Bis zu neun Stundentun & lassen

Augustinverkäufer Oviawe

«Wir Afrikaner_innen helfen einander, das weiß ich nur zu gut. Denn als ich in Wien drei Tage lang auf der Straße gelebt habe, hat mich eine Frau aus Afrika in meiner Not unterstützt.

Foto: Mario Lang

Vor zwei Jahren und fünf Monaten bin ich nach Österreich gekommen. In meinem Dorf in Nigeria wurde ich mit dem Tod bedroht und musste fliehen. Hier angekommen, habe ich zuerst gedacht, ich sei in Australien, denn der Mann, der mir zur Flucht verholfen hat, erzählte mir genau das. Nach einem Monat Aufenthalt in Traiskirchen bin ich nach Wien gegangen. Obwohl man mir mitgeteilt hat, dass ich nach 15 Monaten mein Asyl-Interview bei den Behörden haben werde, warte ich nach zweieinhalb Jahren noch immer darauf, dass ich meine Fluchtgeschichte erzählen kann. Da­rüber, dass es in Österreich unabhängige Beratungsorganisationen wie Asyl in Not gibt, wurde ich nicht aufgeklärt.

Beim täglichen Augustin-Verkauf stehe ich manchmal bis zu neun Stunden auf der Straße, bis ich genug verdient habe, um mir mein Essen zu ­besorgen. Für mich ist es eine stressige Aufgabe, und ich stehe vielen He­rausforderungen gegenüber. Wenn ich an meinem Standort auf der Mariahilfer Straße mit Menschen ins Gespräch komme und Freundschaften schließe, dann macht mich das froh. Also sprecht mich einfach an, ich bin leicht an meiner buntgefärbten Irokesen-Frisur zu erkennen. Leider erlebe ich auch Diskriminierung. Manche wollen keine Zeitung von mir kaufen, weil meine Hautfarbe Schwarz ist, und manche beschimpfen mich sogar.

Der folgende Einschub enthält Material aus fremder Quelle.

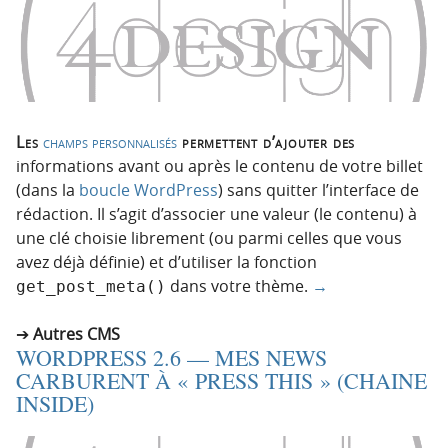
Les
champs personnalisés
permettent d’ajouter des
informations avant ou après le contenu de votre billet
(dans la
boucle WordPress
) sans quitter l’interface de
rédaction. Il s’agit d’associer une valeur (le contenu) à
une clé choisie librement (ou parmi celles que vous
avez déjà définie) et d’utiliser la fonction
dans votre thème.
→
get_post_meta()
Autres CMS
WORDPRESS 2.6 — MES NEWS
CARBURENT À « PRESS THIS » (CHAINE
INSIDE)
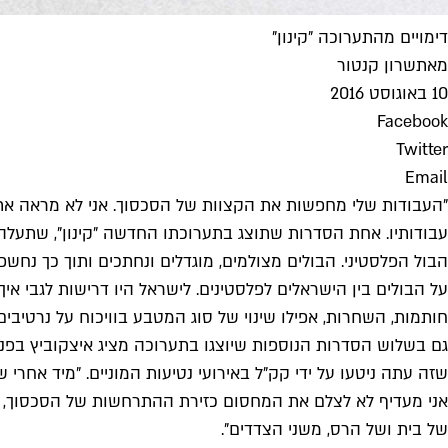
דימויים מהתערוכה "קינון"
מאת
שרון קנטור
10 באוגוסט 2016
Facebook
Twitter
Email
"העבודות שלי מחפשות את הקצוות של הסכסוך. אני לא מראה את 
עבודותיו. אחת הסדרות שתוצג בתערוכתו החדשה "קינון", שתעלה
הבול הפלסטיני. הבולים מצולמים, מוגדלים ונחתכים ותוך כך נחש
על הבולים בין הישראלים לפלסטינים. לישראל היו דרישות לגבי א
חותמות, השחרות, אפילו שינוי של סוג המטבע בוויכוח על נרטיבים.
גם בשלוש הסדרות הנוספות שיוצגו בתערוכה מציג איצקוביץ בפני
שזה עתה ניטעו על ידי קק"ל באירועי נטיעות המוניים. "מיד אח
אני מעדיף לא לצלם את המחסום כזירת ההתרחשות של הסכסוך, אלא
של בית ושל הרס, משני הצדדים".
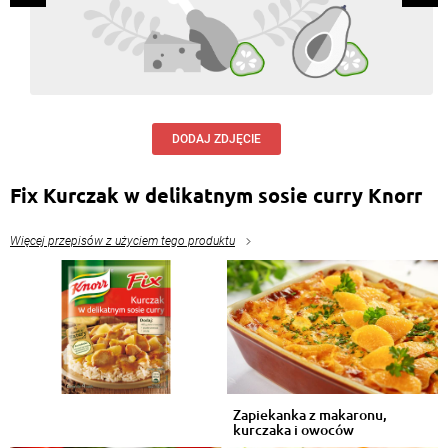
DODAJ ZDJĘCIE
Fix Kurczak w delikatnym sosie curry Knorr
Więcej przepisów z użyciem tego produktu
Zapiekanka z makaronu,
kurczaka i owoców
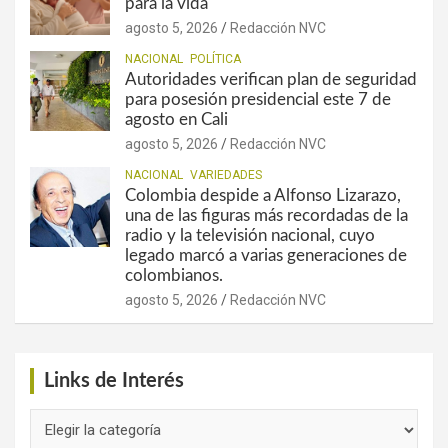
para la vida
agosto 5, 2026
Redacción NVC
NACIONAL
POLÍTICA
Autoridades verifican plan de seguridad
para posesión presidencial este 7 de
agosto en Cali
agosto 5, 2026
Redacción NVC
NACIONAL
VARIEDADES
Colombia despide a Alfonso Lizarazo,
una de las figuras más recordadas de la
radio y la televisión nacional, cuyo
legado marcó a varias generaciones de
colombianos.
agosto 5, 2026
Redacción NVC
Links de Interés
Links
de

Nach der Arbeit komme ich meistens hundemüde nach Hause und lege mich bald schlafen. Vorher telefoniere ich gerne mit Freund_innen und treffe mich mit meiner Freundin. Ich wohne zusammen mit einem Freund in einer kleinen Wohnung im 20. Bezirk. Am liebsten besuche ich Orte, die im Grünen liegen. Deshalb gefällt mir St. Pölten auch besser als Wien. Denn dort gibt es viele Wiesen und Bäume, und die Kleinstadt ist eine ruhige Gegend, wo nicht alles so überlaufen ist. Was ich gerne in meiner Freizeit mache, ist Fußball spielen – auch in Nigeria habe ich schon im Team gekickt.

Mein Traum ist es, eine Arbeitserlaubnis zu erhalten und in Österreich in einem Geschäft zu arbeiten. In meinem Dorf in Nigeria habe ich gelernt, wie man Fenster herstellt. Ich würde aber auch andere Arbeiten machen, die sich gerade anbieten. Hier in Wien habe ich einen Deutschkurs besucht, und ich verbessere meine Sprachkenntnisse täglich beim Zeitungsverkauf. Den Augustin finde ich interessant, und ich wünsche mir, dass mehr Menschen die Zeitung kaufen, um die Verkäufer_innen zu unterstützen.»